─── WORKING DATA ───
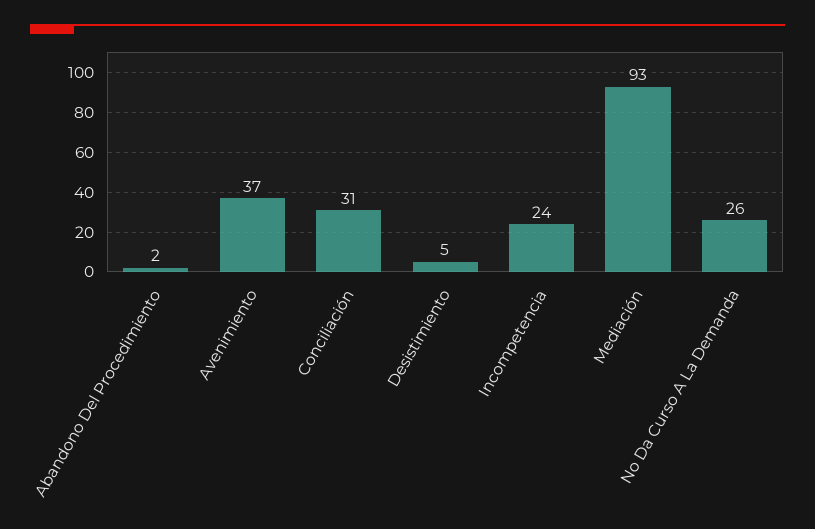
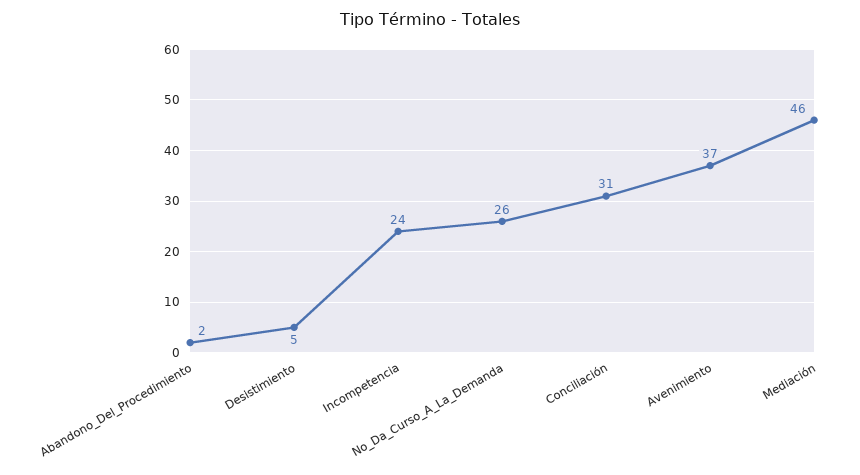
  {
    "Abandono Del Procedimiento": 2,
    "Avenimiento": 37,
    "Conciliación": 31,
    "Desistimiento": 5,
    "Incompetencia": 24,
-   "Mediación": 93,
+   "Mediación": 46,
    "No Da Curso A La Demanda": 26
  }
───
> _WORK REQUIRED_
Leave the pictures out and restate the listing word for word.

> _FINISHED EXERCISE_
  {
    "Abandono Del Procedimiento": 2,
    "Avenimiento": 37,
    "Conciliación": 31,
    "Desistimiento": 5,
    "Incompetencia": 24,
-   "Mediación": 93,
+   "Mediación": 46,
    "No Da Curso A La Demanda": 26
  }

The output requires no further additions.